Interviews, insight & analysis on digital media & marketing

Does the future of online advertising lie in “little walled gardens”?

Brands such as Coca-Cola could today evolve to become the walled gardens of tomorrow, with the ability to exchange or even sell consumer data.

Such a world is envisaged by Valentina Torrusio, CEE data and productivity connections manager at The Coca-Cola Company, who provocatively claimed that the end of the advertising world as we know it is upon us.

Torrusio was speaking on the topic at this month’s The 99//Club Digital Festival, one of 99 people given 99 seconds to set out their mini manifestos before being quizzed on their stances.

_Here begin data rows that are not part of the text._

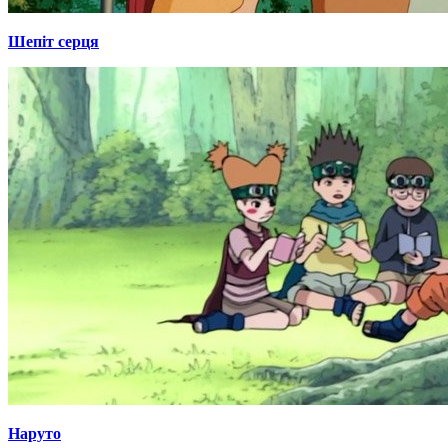
Шепіт серця
Наруто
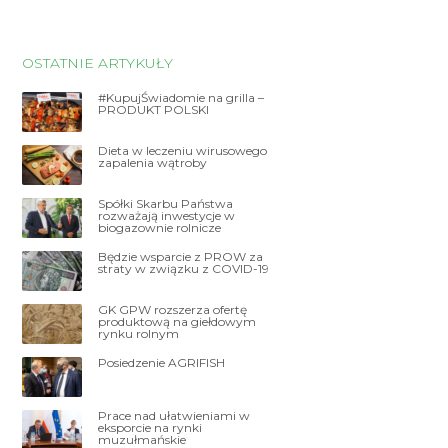
OSTATNIE ARTYKUŁY
#KupujŚwiadomie na grilla –
PRODUKT POLSKI
Dieta w leczeniu wirusowego
zapalenia wątroby
Spółki Skarbu Państwa
rozważają inwestycje w
biogazownie rolnicze
Będzie wsparcie z PROW za
straty w związku z COVID-19
GK GPW rozszerza ofertę
produktową na giełdowym
rynku rolnym
Posiedzenie AGRIFISH
Prace nad ułatwieniami w
eksporcie na rynki
muzułmańskie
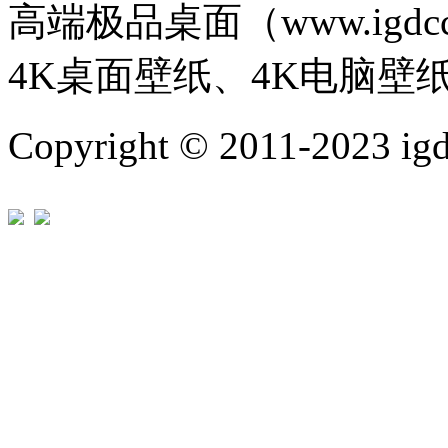
高端极品桌面（www.igd
4K桌面壁纸、4K电脑壁
Copyright © 2011-202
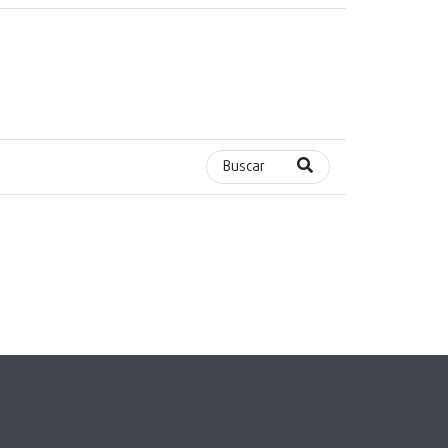
Buscar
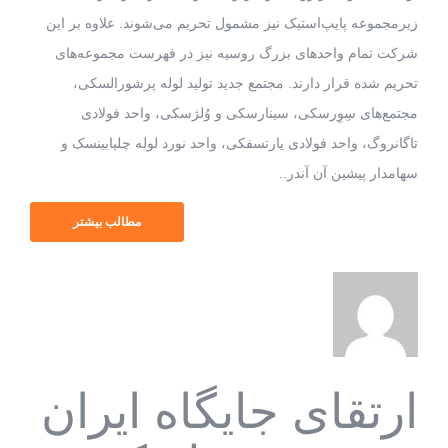
زیرمجموعه پایپ‌استیک نیز مشمول تحریم می‌شوند. علاوه بر این
شرکت تمام واحدهای بزرگ روسیه نیز در فهرست مجموعه‌های
تحریم شده قرار دارند. مجتمع جدید تولید لوله پرشورالسکی،
مجتمع‌های سِوِرسکی، سینارسکی و وُلژسکی، واحد فولادی
تاگانروگ، واحد فولادی یارتسفکی، واحد نورد لوله چلیابینسک و
سهامدار پیشین آن آندر..
مطالب بیشتر
ارتقای جایگاه ایران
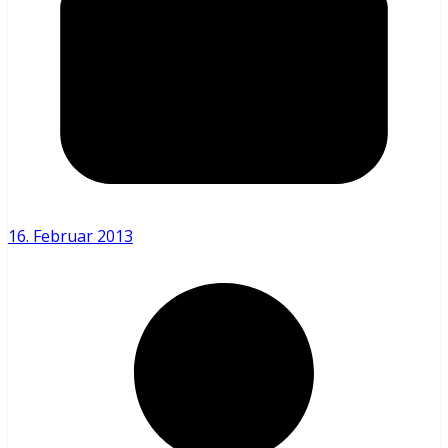
16. Februar 2013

She said it was incumbent on the industry to think about how advertisers are equipping themselves for when the cookie becomes obsolete.

Life beyond the cookie

“Today, we have players like walled gardens who have user bases that are super large and they actually don’t need to sell any data or share it in order to be able to monetize,” she said. “And then you have third party cookie players who are sharing data across publishers to increase visitor monetization.

“Tomorrow there will still be the usual suspects – but there will also be a new breed of players, and this new breed of  players basically will be little walled gardens of their own. Possibly even the Coca-Cola company will be one of them, whereby we actually gather first party data via registration and we sell audiences based on onsite behaviour and content consumption.”

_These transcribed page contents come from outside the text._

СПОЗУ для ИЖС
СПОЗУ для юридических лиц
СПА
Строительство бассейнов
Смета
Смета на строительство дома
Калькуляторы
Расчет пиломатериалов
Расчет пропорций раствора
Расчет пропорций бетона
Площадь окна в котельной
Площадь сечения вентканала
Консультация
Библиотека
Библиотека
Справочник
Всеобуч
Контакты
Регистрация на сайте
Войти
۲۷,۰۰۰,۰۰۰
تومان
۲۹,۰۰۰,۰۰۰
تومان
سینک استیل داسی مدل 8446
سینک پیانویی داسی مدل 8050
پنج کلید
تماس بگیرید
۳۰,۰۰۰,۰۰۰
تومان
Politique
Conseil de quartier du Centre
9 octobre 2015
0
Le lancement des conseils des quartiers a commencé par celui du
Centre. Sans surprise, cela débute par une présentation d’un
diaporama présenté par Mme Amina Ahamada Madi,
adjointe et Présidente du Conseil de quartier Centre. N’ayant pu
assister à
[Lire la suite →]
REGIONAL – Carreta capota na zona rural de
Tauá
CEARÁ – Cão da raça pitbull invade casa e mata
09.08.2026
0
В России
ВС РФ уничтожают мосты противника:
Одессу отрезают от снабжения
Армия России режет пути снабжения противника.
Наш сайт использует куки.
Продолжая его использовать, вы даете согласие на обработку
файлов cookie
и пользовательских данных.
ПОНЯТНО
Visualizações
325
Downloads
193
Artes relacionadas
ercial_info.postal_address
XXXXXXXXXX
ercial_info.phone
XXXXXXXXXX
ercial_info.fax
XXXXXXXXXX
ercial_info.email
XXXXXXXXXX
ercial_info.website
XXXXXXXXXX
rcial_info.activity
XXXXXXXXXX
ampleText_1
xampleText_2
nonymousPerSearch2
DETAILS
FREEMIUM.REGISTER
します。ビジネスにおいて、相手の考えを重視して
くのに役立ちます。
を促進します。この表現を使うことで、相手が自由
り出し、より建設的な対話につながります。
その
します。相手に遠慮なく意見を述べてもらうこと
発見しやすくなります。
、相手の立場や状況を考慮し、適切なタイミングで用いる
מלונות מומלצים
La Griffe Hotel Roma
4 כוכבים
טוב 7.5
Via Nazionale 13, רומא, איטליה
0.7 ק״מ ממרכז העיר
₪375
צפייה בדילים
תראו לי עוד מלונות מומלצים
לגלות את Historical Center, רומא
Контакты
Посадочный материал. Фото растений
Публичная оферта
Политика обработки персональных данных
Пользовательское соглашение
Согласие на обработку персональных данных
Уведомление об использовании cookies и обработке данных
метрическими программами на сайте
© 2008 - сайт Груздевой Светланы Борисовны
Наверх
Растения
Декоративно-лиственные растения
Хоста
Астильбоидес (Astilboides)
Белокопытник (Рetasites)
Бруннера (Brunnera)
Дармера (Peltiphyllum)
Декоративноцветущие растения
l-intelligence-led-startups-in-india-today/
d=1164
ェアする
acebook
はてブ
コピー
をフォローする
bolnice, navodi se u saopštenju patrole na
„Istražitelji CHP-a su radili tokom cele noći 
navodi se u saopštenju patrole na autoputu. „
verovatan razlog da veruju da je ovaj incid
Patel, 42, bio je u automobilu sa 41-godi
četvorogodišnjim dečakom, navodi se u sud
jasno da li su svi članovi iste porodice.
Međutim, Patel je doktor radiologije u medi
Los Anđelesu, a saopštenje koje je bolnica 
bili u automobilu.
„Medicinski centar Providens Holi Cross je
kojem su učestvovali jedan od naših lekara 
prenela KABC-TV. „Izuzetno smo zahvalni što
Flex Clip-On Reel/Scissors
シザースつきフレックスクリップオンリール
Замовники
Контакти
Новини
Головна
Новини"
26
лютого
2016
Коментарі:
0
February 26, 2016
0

Even if companies didn’t take this last step, the immediate focus was on building up first party data and investing in tech that would allow a brand to have a more singular view of the consumer.

Into the age of personalisation

“What we want to do today is merge [the data] together to give an identity to behavioural data and provide enrichment to social demographic data and through the use of the digital identifier to actually end up with a single entity per person – avoiding duplication and not relying on the lifespan of the cookie,” she added.

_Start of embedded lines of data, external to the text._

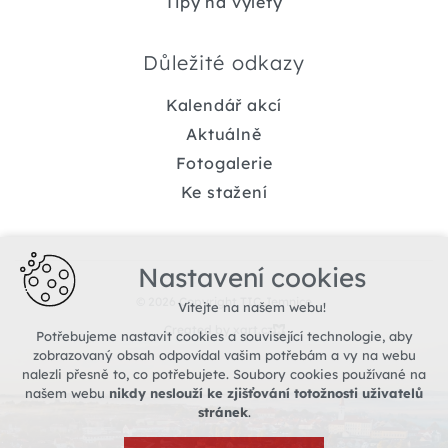
Tipy na výlety
Důležité odkazy
Kalendář akcí
Aktuálně
Fotogalerie
Ke stažení
Nastavení cookies
© 2026 Copyright TIC Jemnice
Vítejte na našem webu!
Created by xart.cz
Potřebujeme nastavit cookies a související technologie, aby
zobrazovaný obsah odpovídal vašim potřebám a vy na webu
nalezli přesně to, co potřebujete. Soubory cookies používané na
našem webu
nikdy neslouží ke zjišťování totožnosti uživatelů
stránek
.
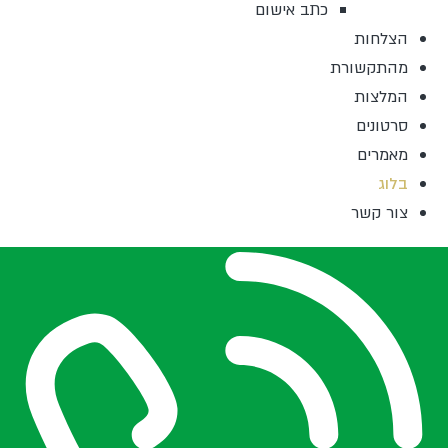
כתב אישום
הצלחות
מהתקשורת
המלצות
סרטונים
מאמרים
בלוג
צור קשר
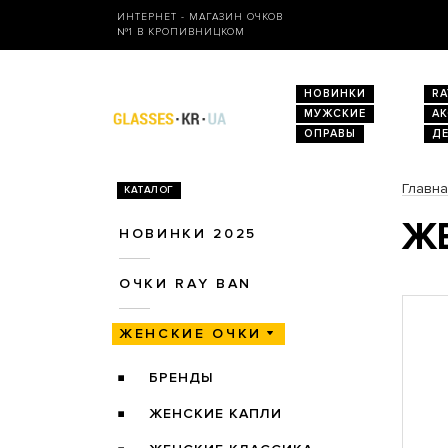
ИНТЕРНЕТ - МАГАЗИН ОЧКОВ
№1 В КРОПИВНИЦКОМ
НОВИНКИ
RA
МУЖСКИЕ
А
ОПРАВЫ
Д
Главн
КАТАЛОГ
ЖЕ
НОВИНКИ 2025
ОЧКИ RAY BAN
ЖЕНСКИЕ ОЧКИ
БРЕНДЫ
ЖЕНСКИЕ КАПЛИ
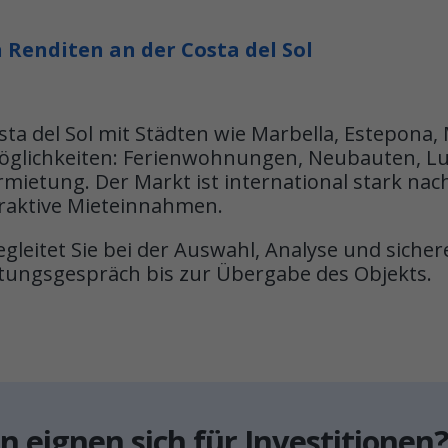
n Renditen an der Costa del Sol
ta del Sol mit Städten wie Marbella, Estepona, 
öglichkeiten: Ferienwohnungen, Neubauten, Lu
rmietung. Der Markt ist international stark na
traktive Mieteinnahmen.
eitet Sie bei der Auswahl, Analyse und sicher
atungsgespräch bis zur Übergabe des Objekts.
n eignen sich für Investitionen?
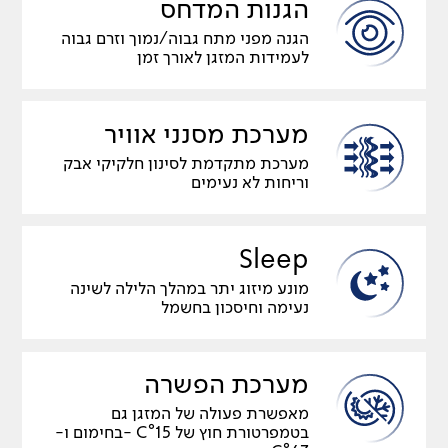
הגנות המדחס
הגנה מפני מתח גבוה/נמוך וזרם גבוה
לעמידות המזגן לאורך זמן
מערכת מסנני אוויר
מערכת מתקדמת לסינון חלקיקי אבק
וריחות לא נעימים
Sleep
מונע מיזוג יתר במהלך הלילה לשינה
נעימה וחיסכון בחשמל
מערכת הפשרה
מאפשרת פעולה של המזגן גם
בטמפרטורת חוץ של C°15 -בחימום ו-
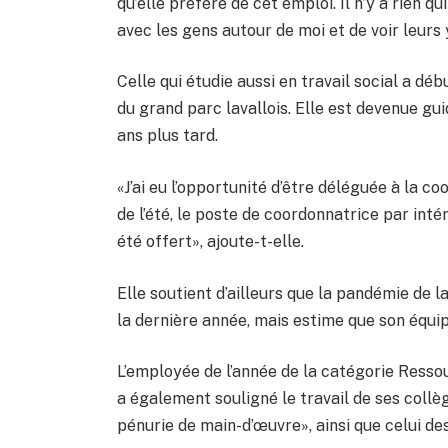
qu’elle préfère de cet emploi. Il n’y a rien q
avec les gens autour de moi et de voir leurs 
Celle qui étudie aussi en travail social a dé
du grand parc lavallois. Elle est devenue gu
ans plus tard.
«J’ai eu l’opportunité d’être déléguée à la c
de l’été, le poste de coordonnatrice par int
été offert», ajoute-t-elle.
Elle soutient d’ailleurs que la pandémie de 
la dernière année, mais estime que son équipe
L’employée de l’année de la catégorie Ress
a également souligné le travail de ses collèg
pénurie de main-d’œuvre», ainsi que celui de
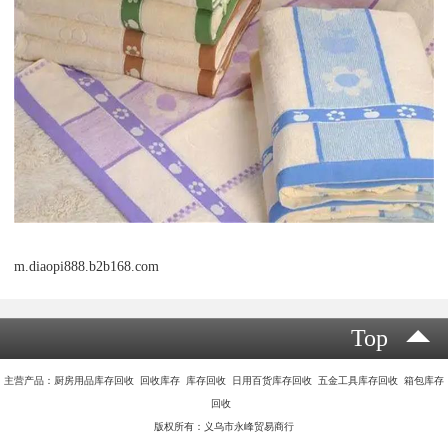
m.diaopi888.b2b168.com
Top
主营产品：厨房用品库存回收 回收库存 库存回收 日用百货库存回收 五金工具库存回收 箱包库存
回收
版权所有：义乌市永峰贸易商行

It was important to merge as many possible sources of data, both probabilistic and deterministic, that could then be matched, enriched and identified across multiple devices and channels.

Torrusio believed that if done in a transparent way, users would be prepared for their data to be used – even traded – in this way, as long as the value exchange was satisfied.

“It depends on what they’re getting in return,” she said. “We’re moving to the age of personalisation so how about having a product or subscription that is actually personalised to your needs?”